A1. The preparation method of the kit according to any one of claims 1 to 6, comprising the steps of separately preparing the medium 1, the medium 2, the medium 3, the medium 4, and the a medium 5, and the medium 1, the medium 2, the medium 3, the medium 4, and the medium 5 are separately packaged separately to obtain the complete medium;

A2. A method for preparing a product according to claim 7, comprising the steps of separately packaging the kit of any one of claims 1-6, the DAZL-expressing lentivirus and the BOULE-expressing lentivirus, respectively.
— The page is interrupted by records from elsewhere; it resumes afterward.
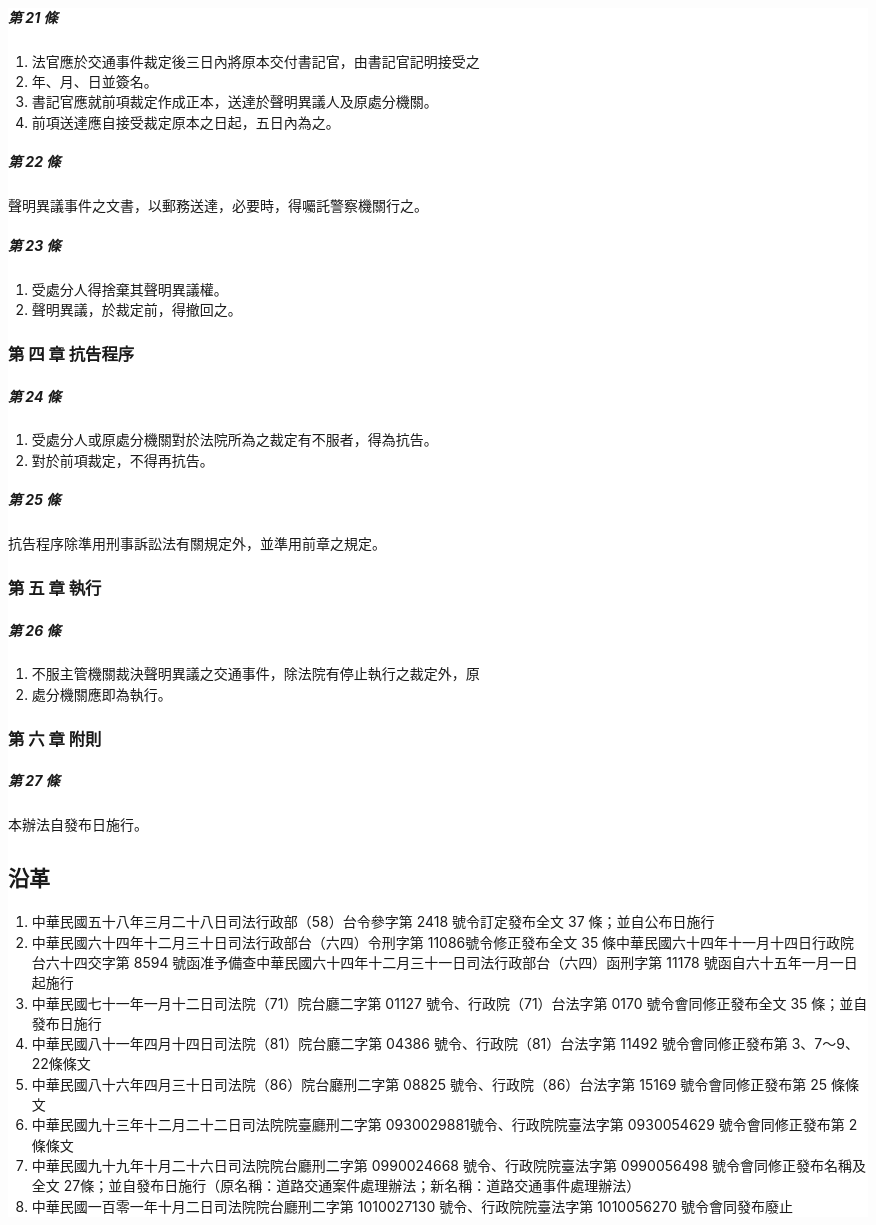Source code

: ##### 第 21 條
1. 法官應於交通事件裁定後三日內將原本交付書記官，由書記官記明接受之
1. 年、月、日並簽名。
1. 書記官應就前項裁定作成正本，送達於聲明異議人及原處分機關。
1. 前項送達應自接受裁定原本之日起，五日內為之。

##### 第 22 條
聲明異議事件之文書，以郵務送達，必要時，得囑託警察機關行之。

##### 第 23 條
1. 受處分人得捨棄其聲明異議權。
1. 聲明異議，於裁定前，得撤回之。

### 第 四 章 抗告程序

##### 第 24 條
1. 受處分人或原處分機關對於法院所為之裁定有不服者，得為抗告。
1. 對於前項裁定，不得再抗告。

##### 第 25 條
抗告程序除準用刑事訴訟法有關規定外，並準用前章之規定。

### 第 五 章 執行

##### 第 26 條
1. 不服主管機關裁決聲明異議之交通事件，除法院有停止執行之裁定外，原
1. 處分機關應即為執行。

### 第 六 章 附則

##### 第 27 條
本辦法自發布日施行。

## 沿革
1. 中華民國五十八年三月二十八日司法行政部（58）台令參字第 2418 號令訂定發布全文 37 條；並自公布日施行
1. 中華民國六十四年十二月三十日司法行政部台（六四）令刑字第 11086號令修正發布全文 35 條中華民國六十四年十一月十四日行政院台六十四交字第 8594 號函准予備查中華民國六十四年十二月三十一日司法行政部台（六四）函刑字第 11178  號函自六十五年一月一日起施行
1. 中華民國七十一年一月十二日司法院（71）院台廳二字第 01127  號令、行政院（71）台法字第 0170 號令會同修正發布全文 35 條；並自發布日施行
1. 中華民國八十一年四月十四日司法院（81）院台廳二字第 04386  號令、行政院（81）台法字第 11492  號令會同修正發布第 3、7～9、22條條文
1. 中華民國八十六年四月三十日司法院（86）院台廳刑二字第 08825  號令、行政院（86）台法字第 15169  號令會同修正發布第 25 條條文
1. 中華民國九十三年十二月二十二日司法院院臺廳刑二字第 0930029881號令、行政院院臺法字第 0930054629 號令會同修正發布第 2  條條文
1. 中華民國九十九年十月二十六日司法院院台廳刑二字第 0990024668 號令、行政院院臺法字第 0990056498 號令會同修正發布名稱及全文 27條；並自發布日施行（原名稱：道路交通案件處理辦法；新名稱：道路交通事件處理辦法）
1. 中華民國一百零一年十月二日司法院院台廳刑二字第 1010027130 號令、行政院院臺法字第 1010056270 號令會同發布廢止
The product is obtained.
A composition for inducing embryonic stem cells into follicles in vitro, which is any one of the following B1)-B3):

B1) consisting of the GDF9:BMP15 dimer protein and epidermal growth factor described in claim 1;

B2) consisting of growth differentiation factor 9 and bone morphogenetic protein 15;

B3) consists of a lentivirus expressing DAZL and a lentivirus expressing BOULE.
A kit for inducing embryonic stem cells into follicles in vitro, which is any of the following C1)-C4):

C1) consisting of the composition shown in B1) of claim 9, the composition shown by B2) and the composition shown by B3);

C2) consisting of the composition shown in B1) of claim 9 and the composition shown by B2);

C3) consisting of the composition shown in B2) of claim 9 and the composition shown by B3);

C4) consisting of the composition shown in B1) of claim 9 and the composition shown by B3);

The composition of the kit of reagents is used in combination.
Any of the following 1)-7) applications:

1) The use of the kit of any of claims 1-6 for the preparation of a product for inducing embryonic stem cells into follicles in vitro;

2) The use of the kit according to any one of claims 1 to 6 for inducing embryonic stem cells into follicles in vitro;

3) The use of the product of claim 7 for inducing embryonic stem cells into follicles in vitro;

4) The use of the composition of claim 9 in the preparation of a product for inducing embryonic stem cells into follicles in vitro;

5) The use of the composition of claim 9 for inducing embryonic stem cells into follicles in vitro;

6) The use of the kit of claim 10 for the preparation of a product for inducing embryonic stem cells into follicles in vitro;

7) Use of the kit of claim 10 for inducing embryonic stem cells into follicles in vitro.
A method for inducing embryonic stem cells into follicles in vitro comprises the following steps:

(1) culturing embryonic stem cells with the medium 1 according to claim 1, to obtain cells after the first differentiation and culture;

(2) removing the medium 1, and expressing the DAZL and BOULE exogenous genes in the cells after the first differentiation culture, and restoring the culture, and recovering the cultured cells;

(3) cultivating the recovered cultured cells in the medium 2 according to claim 1, and obtaining the cells after the second differentiation and culture;

(4) The medium 2 is removed, and the cells after the second differentiation culture are further cultured in the medium 3 described in claim 1, to obtain follicles.